What you will do
Each line below that carries the string "util" must appear in the answer.

Data to examine

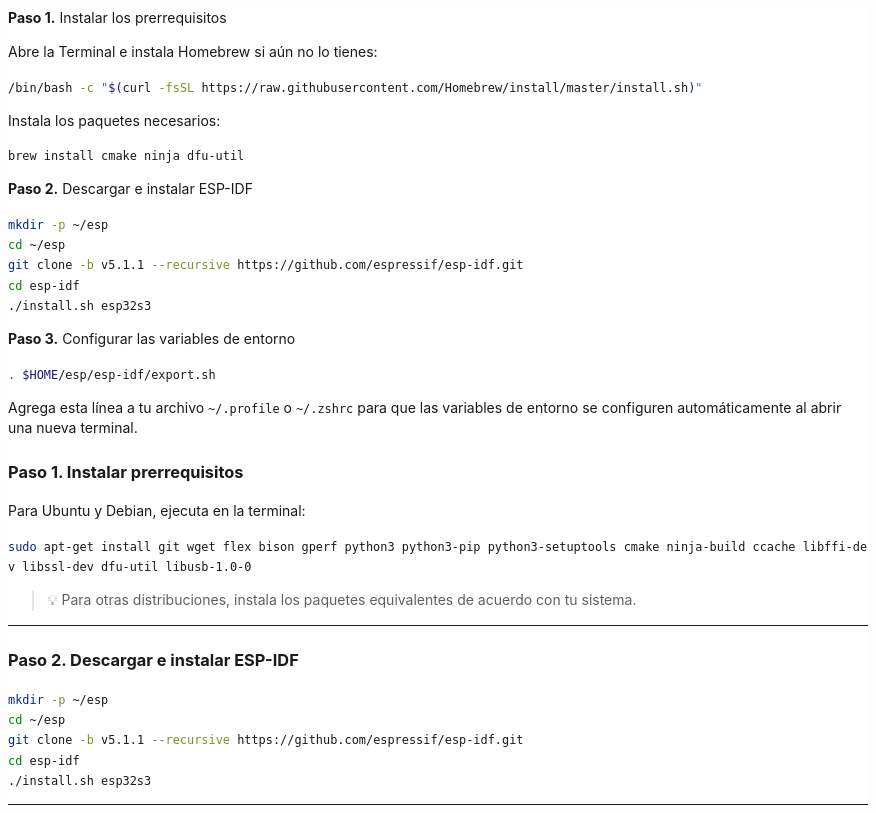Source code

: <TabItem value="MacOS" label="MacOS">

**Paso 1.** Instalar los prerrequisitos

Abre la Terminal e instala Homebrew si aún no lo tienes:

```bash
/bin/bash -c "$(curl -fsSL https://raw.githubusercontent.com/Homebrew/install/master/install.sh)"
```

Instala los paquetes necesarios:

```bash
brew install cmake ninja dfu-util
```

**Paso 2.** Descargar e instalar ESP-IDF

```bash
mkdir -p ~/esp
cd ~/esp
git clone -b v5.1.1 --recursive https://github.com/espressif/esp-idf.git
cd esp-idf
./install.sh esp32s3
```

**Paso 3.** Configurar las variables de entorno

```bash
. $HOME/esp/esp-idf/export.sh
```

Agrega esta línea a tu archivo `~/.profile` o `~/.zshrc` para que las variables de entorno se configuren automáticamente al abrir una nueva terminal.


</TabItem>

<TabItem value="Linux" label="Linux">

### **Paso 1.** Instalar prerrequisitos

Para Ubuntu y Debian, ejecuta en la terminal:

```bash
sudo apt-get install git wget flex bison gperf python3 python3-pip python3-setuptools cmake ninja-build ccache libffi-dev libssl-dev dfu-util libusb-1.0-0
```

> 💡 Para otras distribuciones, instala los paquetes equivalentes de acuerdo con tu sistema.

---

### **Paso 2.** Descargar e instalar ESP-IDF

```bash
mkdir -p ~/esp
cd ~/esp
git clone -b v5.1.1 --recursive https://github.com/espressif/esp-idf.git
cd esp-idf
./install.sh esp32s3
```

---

---

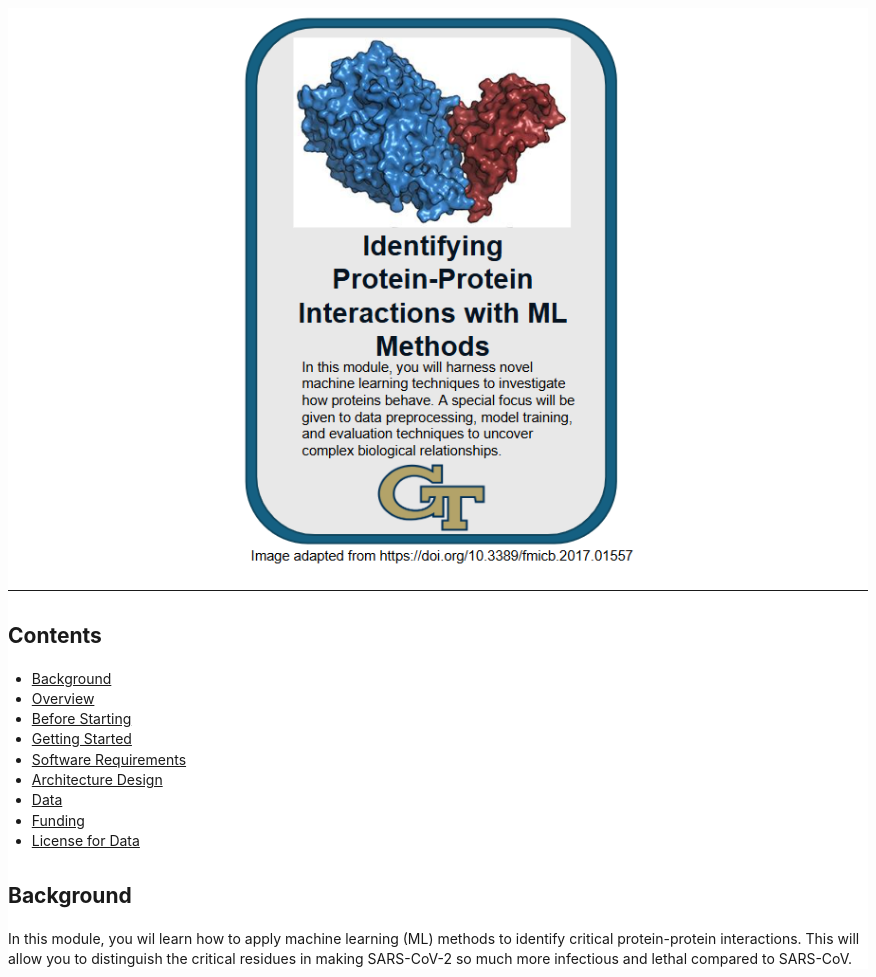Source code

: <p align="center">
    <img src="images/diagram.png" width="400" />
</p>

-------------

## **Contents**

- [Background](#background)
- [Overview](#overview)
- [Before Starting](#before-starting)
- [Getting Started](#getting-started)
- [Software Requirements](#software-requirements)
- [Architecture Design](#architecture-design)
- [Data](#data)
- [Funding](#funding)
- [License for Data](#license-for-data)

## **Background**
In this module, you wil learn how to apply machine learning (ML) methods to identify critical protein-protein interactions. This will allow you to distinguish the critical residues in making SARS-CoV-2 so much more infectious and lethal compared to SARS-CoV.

Response to the exercise
brew install cmake ninja dfu-util
sudo apt-get install git wget flex bison gperf python3 python3-pip python3-setuptools cmake ninja-build ccache libffi-dev libssl-dev dfu-util libusb-1.0-0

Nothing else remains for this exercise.